Three years into the U.S. oil boom, the record profits appear to be leveling off.

Oil prices are relatively flat. And increased drilling costs are cutting into the bottom line for many companies.

Financial performance of the U.S. oil companies has been mixed, said Pavel Molchanov, an analyst with Raymond James.

“In oil, it’s case by case,” he said. “The companies that have the much more significant growth were more natural gas focused.”

Because of shortages caused by the cold winter, U.S. natural gas prices averaged $5.20 per MMBtu in the first three months of 2014. Last year, they averaged less than $3.50.

Oil prices have held steadier. West Texas Intermediate, the U.S. benchmark crude, was trading for $99 a barrel on average through the first three months of 2013, up $4 from a year ago.

But some companies, which employ complex contracts to sell oil, have struggled to get the same prices they did a year ago.

Denbury Resources in Plano, Texas, which specializes in extracting oil from mature fields, reported first-quarter profit of $58 million Tuesday. That was down from $88 million a year ago.

The company said that through the first three months of the year its oil was selling for $98 a barrel on average, down from $106 in the same period in 2013. Production costs were up 5 percent to more than $26 a barrel.

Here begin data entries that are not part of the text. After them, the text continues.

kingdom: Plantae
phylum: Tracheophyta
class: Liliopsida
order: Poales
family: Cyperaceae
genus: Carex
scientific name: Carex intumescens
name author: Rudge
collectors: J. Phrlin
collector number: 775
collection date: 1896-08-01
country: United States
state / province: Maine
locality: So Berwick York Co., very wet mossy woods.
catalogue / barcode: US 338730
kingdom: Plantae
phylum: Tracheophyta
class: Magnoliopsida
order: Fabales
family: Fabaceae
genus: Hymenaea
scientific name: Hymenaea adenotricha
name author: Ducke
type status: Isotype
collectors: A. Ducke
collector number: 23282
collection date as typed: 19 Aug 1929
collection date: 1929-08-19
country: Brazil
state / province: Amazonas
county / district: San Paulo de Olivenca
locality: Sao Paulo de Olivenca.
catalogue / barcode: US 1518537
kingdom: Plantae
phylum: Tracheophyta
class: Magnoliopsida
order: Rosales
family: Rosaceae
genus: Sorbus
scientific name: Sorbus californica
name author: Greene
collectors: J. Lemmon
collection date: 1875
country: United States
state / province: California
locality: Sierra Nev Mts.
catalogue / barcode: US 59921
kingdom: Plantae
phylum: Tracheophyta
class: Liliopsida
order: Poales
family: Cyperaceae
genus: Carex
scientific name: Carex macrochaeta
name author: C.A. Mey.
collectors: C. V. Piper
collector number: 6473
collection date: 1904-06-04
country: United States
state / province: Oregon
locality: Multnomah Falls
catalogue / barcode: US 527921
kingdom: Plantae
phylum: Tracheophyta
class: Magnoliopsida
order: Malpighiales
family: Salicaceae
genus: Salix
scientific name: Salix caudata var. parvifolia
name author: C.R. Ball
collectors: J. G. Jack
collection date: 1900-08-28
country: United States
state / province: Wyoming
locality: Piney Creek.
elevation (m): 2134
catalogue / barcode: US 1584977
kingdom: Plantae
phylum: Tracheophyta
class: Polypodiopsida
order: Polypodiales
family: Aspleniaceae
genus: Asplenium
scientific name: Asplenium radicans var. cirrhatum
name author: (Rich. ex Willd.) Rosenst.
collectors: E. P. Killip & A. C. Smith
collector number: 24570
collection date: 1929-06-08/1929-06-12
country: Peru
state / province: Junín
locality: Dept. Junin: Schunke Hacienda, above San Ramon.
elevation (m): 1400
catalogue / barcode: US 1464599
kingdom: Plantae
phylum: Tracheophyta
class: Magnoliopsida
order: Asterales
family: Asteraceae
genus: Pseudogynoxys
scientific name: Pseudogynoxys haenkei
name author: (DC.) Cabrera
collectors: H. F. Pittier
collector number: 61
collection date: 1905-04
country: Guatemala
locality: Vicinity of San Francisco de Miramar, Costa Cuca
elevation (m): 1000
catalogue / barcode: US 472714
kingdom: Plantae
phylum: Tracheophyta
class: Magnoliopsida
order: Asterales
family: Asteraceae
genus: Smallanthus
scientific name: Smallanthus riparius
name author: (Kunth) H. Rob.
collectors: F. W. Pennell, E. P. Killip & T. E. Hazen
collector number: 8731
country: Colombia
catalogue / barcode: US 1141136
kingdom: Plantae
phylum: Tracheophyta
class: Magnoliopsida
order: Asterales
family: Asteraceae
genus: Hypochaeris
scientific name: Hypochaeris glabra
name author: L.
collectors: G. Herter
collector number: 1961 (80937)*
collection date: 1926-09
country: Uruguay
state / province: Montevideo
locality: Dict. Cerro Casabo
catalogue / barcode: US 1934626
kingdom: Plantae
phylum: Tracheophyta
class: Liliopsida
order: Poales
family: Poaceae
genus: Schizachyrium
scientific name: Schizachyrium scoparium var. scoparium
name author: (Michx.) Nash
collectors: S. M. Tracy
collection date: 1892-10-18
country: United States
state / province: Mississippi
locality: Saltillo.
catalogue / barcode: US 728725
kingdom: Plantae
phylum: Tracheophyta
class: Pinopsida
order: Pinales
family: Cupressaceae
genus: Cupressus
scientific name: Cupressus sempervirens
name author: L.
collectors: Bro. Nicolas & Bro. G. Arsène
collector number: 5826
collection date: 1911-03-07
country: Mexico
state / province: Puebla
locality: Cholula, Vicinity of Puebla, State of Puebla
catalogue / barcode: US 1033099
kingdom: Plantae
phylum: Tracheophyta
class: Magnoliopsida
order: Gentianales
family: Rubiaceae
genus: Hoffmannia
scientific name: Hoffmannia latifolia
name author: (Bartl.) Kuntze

“We are more concerned about regional price differentials falling, especially in the Gulf Coast,” Robert Bellinski, an analyst for the research firm Morningstar, wrote in a report Tuesday.

Pioneer Natural Resources, the Irving, Texas-based firm with heavy production in West Texas, reported first-quarter profit of $123 million Tuesday. That was up more than 10 percent from a year ago.

Pioneer was selling oil for less than $93 a barrel, well below the rate on the New York Mercantile Exchange. That was an improvement over a year ago, and the company’s production costs actually decreased to around $14 a barrel.